-- Records provided follows --

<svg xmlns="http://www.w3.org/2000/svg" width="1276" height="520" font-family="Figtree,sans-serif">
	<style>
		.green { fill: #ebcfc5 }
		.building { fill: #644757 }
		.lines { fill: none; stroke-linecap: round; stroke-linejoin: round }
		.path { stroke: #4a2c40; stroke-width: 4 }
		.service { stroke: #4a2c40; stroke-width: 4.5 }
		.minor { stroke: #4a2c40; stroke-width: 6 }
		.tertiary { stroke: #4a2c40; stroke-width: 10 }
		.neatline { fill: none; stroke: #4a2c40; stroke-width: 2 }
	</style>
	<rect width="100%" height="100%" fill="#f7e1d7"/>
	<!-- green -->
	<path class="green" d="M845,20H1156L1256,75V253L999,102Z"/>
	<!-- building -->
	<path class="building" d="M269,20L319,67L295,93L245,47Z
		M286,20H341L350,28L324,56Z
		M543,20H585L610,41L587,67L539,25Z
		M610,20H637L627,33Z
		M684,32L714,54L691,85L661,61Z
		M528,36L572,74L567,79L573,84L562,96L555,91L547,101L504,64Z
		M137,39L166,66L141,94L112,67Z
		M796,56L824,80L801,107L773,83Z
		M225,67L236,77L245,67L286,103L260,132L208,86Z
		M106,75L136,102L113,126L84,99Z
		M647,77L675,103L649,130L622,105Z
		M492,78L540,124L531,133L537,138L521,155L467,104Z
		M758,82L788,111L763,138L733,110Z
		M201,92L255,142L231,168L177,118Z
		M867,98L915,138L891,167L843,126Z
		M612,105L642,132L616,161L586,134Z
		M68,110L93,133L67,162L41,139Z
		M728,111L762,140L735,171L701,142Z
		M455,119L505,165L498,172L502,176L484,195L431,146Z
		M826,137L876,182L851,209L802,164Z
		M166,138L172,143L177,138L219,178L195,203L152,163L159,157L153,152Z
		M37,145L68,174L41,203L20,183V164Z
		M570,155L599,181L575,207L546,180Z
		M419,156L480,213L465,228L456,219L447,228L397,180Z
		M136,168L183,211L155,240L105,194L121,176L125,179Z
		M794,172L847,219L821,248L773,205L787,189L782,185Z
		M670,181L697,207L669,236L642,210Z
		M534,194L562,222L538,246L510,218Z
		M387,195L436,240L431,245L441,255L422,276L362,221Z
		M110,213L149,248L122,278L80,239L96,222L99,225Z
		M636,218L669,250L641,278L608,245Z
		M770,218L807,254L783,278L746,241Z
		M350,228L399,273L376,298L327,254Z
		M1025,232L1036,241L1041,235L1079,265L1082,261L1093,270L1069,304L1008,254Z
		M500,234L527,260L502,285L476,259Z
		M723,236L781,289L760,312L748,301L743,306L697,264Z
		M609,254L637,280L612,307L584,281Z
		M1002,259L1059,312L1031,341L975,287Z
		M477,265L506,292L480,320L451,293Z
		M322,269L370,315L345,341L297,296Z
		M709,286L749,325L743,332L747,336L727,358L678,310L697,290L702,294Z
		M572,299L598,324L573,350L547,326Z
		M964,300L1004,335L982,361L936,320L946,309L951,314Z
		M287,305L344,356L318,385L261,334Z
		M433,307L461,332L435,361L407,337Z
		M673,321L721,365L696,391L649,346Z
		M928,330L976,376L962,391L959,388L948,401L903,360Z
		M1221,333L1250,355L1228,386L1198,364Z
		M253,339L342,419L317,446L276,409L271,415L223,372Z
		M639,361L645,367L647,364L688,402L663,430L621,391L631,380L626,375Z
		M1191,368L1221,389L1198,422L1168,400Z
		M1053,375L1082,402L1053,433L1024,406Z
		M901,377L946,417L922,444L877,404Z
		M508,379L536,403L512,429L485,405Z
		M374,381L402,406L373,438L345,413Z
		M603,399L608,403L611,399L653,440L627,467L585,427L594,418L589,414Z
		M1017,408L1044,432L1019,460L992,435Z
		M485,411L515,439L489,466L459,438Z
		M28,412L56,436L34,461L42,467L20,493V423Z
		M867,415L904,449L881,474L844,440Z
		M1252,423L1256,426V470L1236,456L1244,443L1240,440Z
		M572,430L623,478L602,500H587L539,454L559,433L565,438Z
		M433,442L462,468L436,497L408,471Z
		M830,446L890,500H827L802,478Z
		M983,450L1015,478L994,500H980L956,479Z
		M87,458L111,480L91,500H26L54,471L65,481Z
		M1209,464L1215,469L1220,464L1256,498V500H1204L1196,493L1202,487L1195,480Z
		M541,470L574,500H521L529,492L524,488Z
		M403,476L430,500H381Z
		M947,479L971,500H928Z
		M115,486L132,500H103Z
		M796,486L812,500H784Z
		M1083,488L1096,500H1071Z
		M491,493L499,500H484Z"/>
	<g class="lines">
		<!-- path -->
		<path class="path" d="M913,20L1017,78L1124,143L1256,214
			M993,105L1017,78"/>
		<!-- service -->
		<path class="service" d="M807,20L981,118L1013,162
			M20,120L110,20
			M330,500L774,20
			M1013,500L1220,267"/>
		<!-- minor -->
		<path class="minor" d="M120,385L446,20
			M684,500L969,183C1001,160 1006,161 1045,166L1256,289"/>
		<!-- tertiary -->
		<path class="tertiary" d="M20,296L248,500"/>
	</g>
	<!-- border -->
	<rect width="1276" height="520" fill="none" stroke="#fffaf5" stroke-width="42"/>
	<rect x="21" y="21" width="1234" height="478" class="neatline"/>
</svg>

-- Records provided concluded --

Return every record above. Copy each one exactly.

• _Answer to this task_:
<svg xmlns="http://www.w3.org/2000/svg" width="1276" height="520" font-family="Figtree,sans-serif">
	<style>
		.green { fill: #ebcfc5 }
		.building { fill: #644757 }
		.lines { fill: none; stroke-linecap: round; stroke-linejoin: round }
		.path { stroke: #4a2c40; stroke-width: 4 }
		.service { stroke: #4a2c40; stroke-width: 4.5 }
		.minor { stroke: #4a2c40; stroke-width: 6 }
		.tertiary { stroke: #4a2c40; stroke-width: 10 }
		.neatline { fill: none; stroke: #4a2c40; stroke-width: 2 }
	</style>
	<rect width="100%" height="100%" fill="#f7e1d7"/>
	<!-- green -->
	<path class="green" d="M845,20H1156L1256,75V253L999,102Z"/>
	<!-- building -->
	<path class="building" d="M269,20L319,67L295,93L245,47Z
		M286,20H341L350,28L324,56Z
		M543,20H585L610,41L587,67L539,25Z
		M610,20H637L627,33Z
		M684,32L714,54L691,85L661,61Z
		M528,36L572,74L567,79L573,84L562,96L555,91L547,101L504,64Z
		M137,39L166,66L141,94L112,67Z
		M796,56L824,80L801,107L773,83Z
		M225,67L236,77L245,67L286,103L260,132L208,86Z
		M106,75L136,102L113,126L84,99Z
		M647,77L675,103L649,130L622,105Z
		M492,78L540,124L531,133L537,138L521,155L467,104Z
		M758,82L788,111L763,138L733,110Z
		M201,92L255,142L231,168L177,118Z
		M867,98L915,138L891,167L843,126Z
		M612,105L642,132L616,161L586,134Z
		M68,110L93,133L67,162L41,139Z
		M728,111L762,140L735,171L701,142Z
		M455,119L505,165L498,172L502,176L484,195L431,146Z
		M826,137L876,182L851,209L802,164Z
		M166,138L172,143L177,138L219,178L195,203L152,163L159,157L153,152Z
		M37,145L68,174L41,203L20,183V164Z
		M570,155L599,181L575,207L546,180Z
		M419,156L480,213L465,228L456,219L447,228L397,180Z
		M136,168L183,211L155,240L105,194L121,176L125,179Z
		M794,172L847,219L821,248L773,205L787,189L782,185Z
		M670,181L697,207L669,236L642,210Z
		M534,194L562,222L538,246L510,218Z
		M387,195L436,240L431,245L441,255L422,276L362,221Z
		M110,213L149,248L122,278L80,239L96,222L99,225Z
		M636,218L669,250L641,278L608,245Z
		M770,218L807,254L783,278L746,241Z
		M350,228L399,273L376,298L327,254Z
		M1025,232L1036,241L1041,235L1079,265L1082,261L1093,270L1069,304L1008,254Z
		M500,234L527,260L502,285L476,259Z
		M723,236L781,289L760,312L748,301L743,306L697,264Z
		M609,254L637,280L612,307L584,281Z
		M1002,259L1059,312L1031,341L975,287Z
		M477,265L506,292L480,320L451,293Z
		M322,269L370,315L345,341L297,296Z
		M709,286L749,325L743,332L747,336L727,358L678,310L697,290L702,294Z
		M572,299L598,324L573,350L547,326Z
		M964,300L1004,335L982,361L936,320L946,309L951,314Z
		M287,305L344,356L318,385L261,334Z
		M433,307L461,332L435,361L407,337Z
		M673,321L721,365L696,391L649,346Z
		M928,330L976,376L962,391L959,388L948,401L903,360Z
		M1221,333L1250,355L1228,386L1198,364Z
		M253,339L342,419L317,446L276,409L271,415L223,372Z
		M639,361L645,367L647,364L688,402L663,430L621,391L631,380L626,375Z
		M1191,368L1221,389L1198,422L1168,400Z
		M1053,375L1082,402L1053,433L1024,406Z
		M901,377L946,417L922,444L877,404Z
		M508,379L536,403L512,429L485,405Z
		M374,381L402,406L373,438L345,413Z
		M603,399L608,403L611,399L653,440L627,467L585,427L594,418L589,414Z
		M1017,408L1044,432L1019,460L992,435Z
		M485,411L515,439L489,466L459,438Z
		M28,412L56,436L34,461L42,467L20,493V423Z
		M867,415L904,449L881,474L844,440Z
		M1252,423L1256,426V470L1236,456L1244,443L1240,440Z
		M572,430L623,478L602,500H587L539,454L559,433L565,438Z
		M433,442L462,468L436,497L408,471Z
		M830,446L890,500H827L802,478Z
		M983,450L1015,478L994,500H980L956,479Z
		M87,458L111,480L91,500H26L54,471L65,481Z
		M1209,464L1215,469L1220,464L1256,498V500H1204L1196,493L1202,487L1195,480Z
		M541,470L574,500H521L529,492L524,488Z
		M403,476L430,500H381Z
		M947,479L971,500H928Z
		M115,486L132,500H103Z
		M796,486L812,500H784Z
		M1083,488L1096,500H1071Z
		M491,493L499,500H484Z"/>
	<g class="lines">
		<!-- path -->
		<path class="path" d="M913,20L1017,78L1124,143L1256,214
			M993,105L1017,78"/>
		<!-- service -->
		<path class="service" d="M807,20L981,118L1013,162
			M20,120L110,20
			M330,500L774,20
			M1013,500L1220,267"/>
		<!-- minor -->
		<path class="minor" d="M120,385L446,20
			M684,500L969,183C1001,160 1006,161 1045,166L1256,289"/>
		<!-- tertiary -->
		<path class="tertiary" d="M20,296L248,500"/>
	</g>
	<!-- border -->
	<rect width="1276" height="520" fill="none" stroke="#fffaf5" stroke-width="42"/>
	<rect x="21" y="21" width="1234" height="478" class="neatline"/>
</svg>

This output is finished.